* What is needed *
Set down exactly the lines below, from the one containing "Christmas Fun" through the final line, and include no others.

* Extracted page text data *
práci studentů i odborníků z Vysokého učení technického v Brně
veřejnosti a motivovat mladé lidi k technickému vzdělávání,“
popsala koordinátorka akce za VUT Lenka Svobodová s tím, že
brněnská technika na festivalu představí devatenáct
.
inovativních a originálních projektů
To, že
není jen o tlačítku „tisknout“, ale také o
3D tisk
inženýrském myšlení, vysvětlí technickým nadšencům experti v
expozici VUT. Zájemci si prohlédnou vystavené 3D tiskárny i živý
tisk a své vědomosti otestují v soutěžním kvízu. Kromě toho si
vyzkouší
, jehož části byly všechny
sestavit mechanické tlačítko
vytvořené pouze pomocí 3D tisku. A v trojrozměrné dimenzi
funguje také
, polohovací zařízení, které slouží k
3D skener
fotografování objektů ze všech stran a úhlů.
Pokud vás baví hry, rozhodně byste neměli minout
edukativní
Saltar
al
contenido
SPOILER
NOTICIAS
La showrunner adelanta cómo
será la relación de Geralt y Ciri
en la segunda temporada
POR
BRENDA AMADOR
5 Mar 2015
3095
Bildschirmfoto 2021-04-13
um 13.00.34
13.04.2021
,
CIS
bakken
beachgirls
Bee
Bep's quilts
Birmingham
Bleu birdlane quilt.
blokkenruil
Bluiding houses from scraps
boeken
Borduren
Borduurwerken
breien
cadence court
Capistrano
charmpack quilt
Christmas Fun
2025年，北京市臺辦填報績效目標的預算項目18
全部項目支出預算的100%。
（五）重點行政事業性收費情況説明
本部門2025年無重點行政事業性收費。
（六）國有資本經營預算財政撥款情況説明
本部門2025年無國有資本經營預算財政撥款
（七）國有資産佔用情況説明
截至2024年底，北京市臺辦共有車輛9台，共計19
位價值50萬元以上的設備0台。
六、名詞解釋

* Written solution *
Christmas Fun
2025年，北京市臺辦填報績效目標的預算項目18
全部項目支出預算的100%。
（五）重點行政事業性收費情況説明
本部門2025年無重點行政事業性收費。
（六）國有資本經營預算財政撥款情況説明
本部門2025年無國有資本經營預算財政撥款
（七）國有資産佔用情況説明
截至2024年底，北京市臺辦共有車輛9台，共計19
位價值50萬元以上的設備0台。
六、名詞解釋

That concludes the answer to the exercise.